Processing Option | Description |
Include File Slack | Mark to include free space between the end of the file footer, and the end of a sector, in which evidence may be found. |
Include Free Space | Mark to include both allocated (partitioned) and unallocated (unpartitioned) space in which evidence may be found. |
Include KFF Ignorable Files | Mark to include files flagged as ignorable in the KFF for analysis. |
Include Message Headers | Marked by default. Includes the headers of messages in filtered text. Unmark this option to exclude message headers from filtered text. |
Do not include document metadata in filtered text | Not marked by default. This option lets you turn off the collection of internal metadata properties for the indexed filtered text. The fields for these metadata properties are still populated to allow for field level review, but the you will no longer see information such as Author, Title, Keywords, Comments, etc in the Filtered text panel of the review screen. If you use an export utility such as ECA or eDiscovery and include the filtered text file with the export, you will also not see this metadata in the exported file. |
Include OLE Streams | Includes Object Linked or Embedded (OLE) data streams that are part of files that meet the other criteria. |
Deleted | Specifies the way to treat deleted files. Options are:
|
Encrypted | Specifies the way to treat encrypted files. Options are:
|
Specifies the way to treat email files. Options are:
| |
File Types | Specifies types of files to include and exclude. |
Only add items to the index that match both File Status and File Type criteria | Applies selected criteria from both File Status and File Types tabs to the refinement. Will not add items that do not meet all criteria from both pages. |
Refining an Index by File Date/Size
Refine index items dependent on a date range or file size you specify.

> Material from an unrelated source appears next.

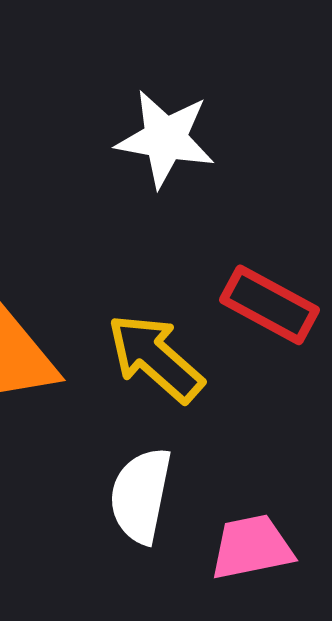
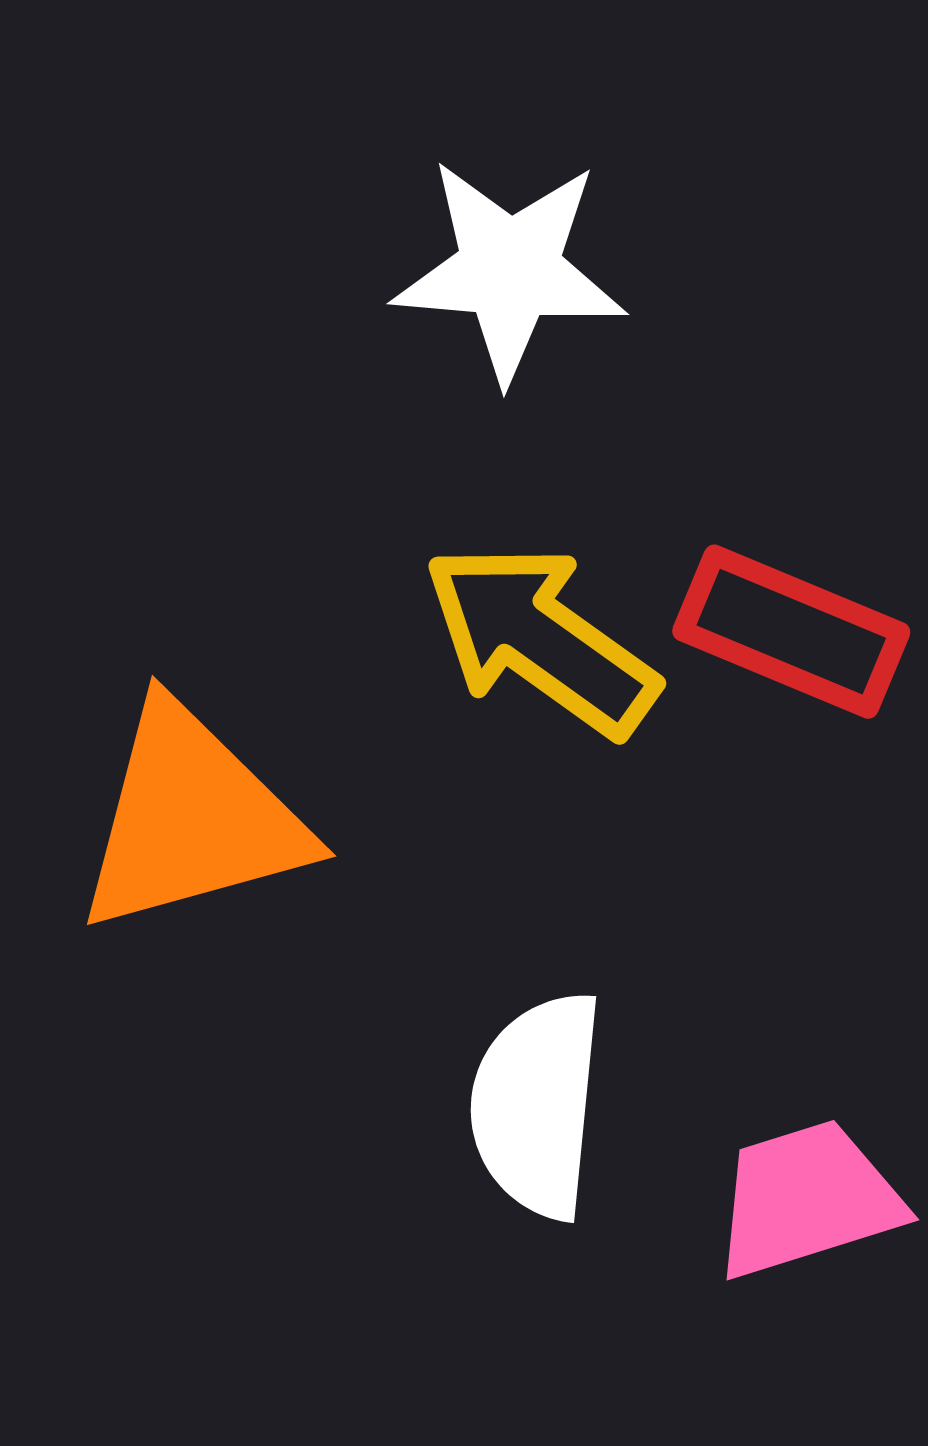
yellow arrow: (155, 358) -> (540, 639), moved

Processing Option | Description |
Refine Index by File Date | To refine index content by file date:
|
Refine Index by File Size | To refine index content by file size:
|
Creating Custom Processing Profiles
You can create a processing profile by selecting a set of processing options and then saving them as a profile. Processing profiles can only be created during case creation or within the case summary page.
Creating a Custom Processing Profile
To create a custom processing profile:
- Navigate to a Case Summary page.
- Click Customize Options.
- Select any processing options applicable.
- Click Save As.
- Enter a Name and Description (optional) for the custom processing profile.
- Click Save.
Note: Users can delete custom processing profiles by clicking the Delete Profile button.